根据《合同法》第七十九条,“债权人可以将合同的权利全部或者部分转让给第三人,但有下列情形之一的除外:(一)根据合同性质不得转让;(二)按照当事人约定不得转让;(三)依照法律规定不得转让。”;而根据《ICC跟单信用证统一惯例(UCP600)》中规定,“信用证未注明可转让,并不影响受益人根据所适用的法律规定,将该信用证项下其可能有权或可能将成为有权获得的款项让渡给他人的权利。本条只涉及款项的让渡,而不涉及在信用证项下进行履行行为的权利让渡。”由此,我们理解,信用证项下的应收账款债权既未落入法律规定不得转让的范畴内,作为一项财产权利,其亦非根据合同性质不得转让。因此,经确定当事人未约定不可转让后,信用证开证行确认付款的应收账款债权的转让是合乎法律规定的。

 

5.信用证转让中的权利完善

 

鉴于在开证行对信用证项下的单据的表面一致性作出确认之后,受益人已取得要求开证行到期支付信用证下款项的权利,因此,在该等信用证项下的应收账债权转让中,其债务人为承担到期付款义务的开证行。

 

根据《合同法》在第八十条,“债权人转让权利的,应当通知债务人。
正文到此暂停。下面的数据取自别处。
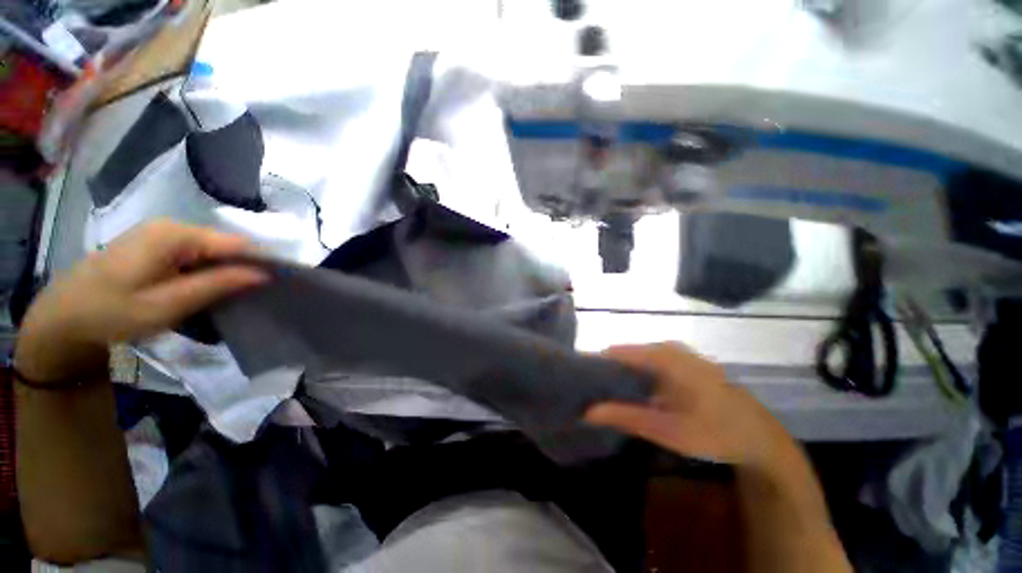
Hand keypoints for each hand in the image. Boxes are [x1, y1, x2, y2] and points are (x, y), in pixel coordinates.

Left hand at [15, 220, 266, 382]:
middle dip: (242, 269)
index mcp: (174, 235)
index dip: (261, 261)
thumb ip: (216, 286)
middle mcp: (171, 227)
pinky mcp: (154, 246)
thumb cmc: (110, 313)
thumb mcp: (166, 305)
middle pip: (224, 246)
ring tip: (231, 299)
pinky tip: (204, 292)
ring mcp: (161, 235)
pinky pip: (194, 256)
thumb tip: (263, 274)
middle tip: (251, 299)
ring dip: (224, 273)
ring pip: (211, 252)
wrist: (61, 318)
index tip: (279, 285)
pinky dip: (206, 273)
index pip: (236, 243)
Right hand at [586, 343, 799, 472]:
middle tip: (592, 390)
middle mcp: (669, 349)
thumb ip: (626, 417)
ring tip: (606, 392)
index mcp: (664, 357)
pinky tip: (634, 394)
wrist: (761, 439)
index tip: (580, 379)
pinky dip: (638, 376)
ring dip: (623, 374)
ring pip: (638, 359)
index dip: (596, 364)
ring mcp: (679, 355)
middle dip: (608, 371)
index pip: (617, 352)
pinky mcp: (685, 365)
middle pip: (626, 354)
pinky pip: (651, 364)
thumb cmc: (715, 432)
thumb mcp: (667, 429)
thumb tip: (587, 411)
未经通知,该转让对债务人不发生效力。”我们理解,当发生上述应收账款债权转让时,只须向开证行发送债权转让通知。在信用证业务实践中,该等债权转让通知系通过SWIFT电文的形式进行。

 

在前述交易结构中,当信用证资产由受益人向专项计划转让时,信用证项下的交单行应根据信用证受益人的指示或事先的既定安排向信用证开证行以SWIFT电文形式发出转让通知电文,在转让通知电文中应列明相应的转让事实和新的付款路径,并明确其服务银行的SWIFTCODE,要求信用证开证行通过以SWIFT电文形式回复确认付款电文。一旦交单行履行了前述通知义务,根据《合同法》的相关规定,该等债权转让即对债务人——信用证开证行发生效力。至于开证行是否需要按照转让通知电文的要求向专项计划的服务机构发送确认电文,系取决于开证行自身的选择,并非法律的强制性要求。同时,在司法实践中,法院亦认可该种观点,认为在信用证项下的应收账款债权转让时,只需要向开证行发送转让通知即可使该等转让对开证行生效。

 

综上,我们理解,以信用证项下受益人对开证行的应收账款债权作为证券化的基础资产符合业务管理规定和负面清单的规定,同时,由于该等基础资产已经获得信用证开证行的付款承诺,倚赖于银行信用,比基础贸易项下的应收账款债权更具安全性。同时,以该等应收账款债权作为基础资产入池也已有交易先例。我们认为该等基础资产的定位在资产证券化的操作模式和流程上更具规范化和透明化,有利于业务的推广和发展。可以预见,如信用证资产证券化业务可以开闸,将是继票据收益权资产证券化以后,证券化市场在以银行为背景的应收账款融资领域的又一创新,既可以解决中小企业的融资问题,同时又可以改善银行收入结构,促进商业银行在MPA新监管口径下的资本结构创新。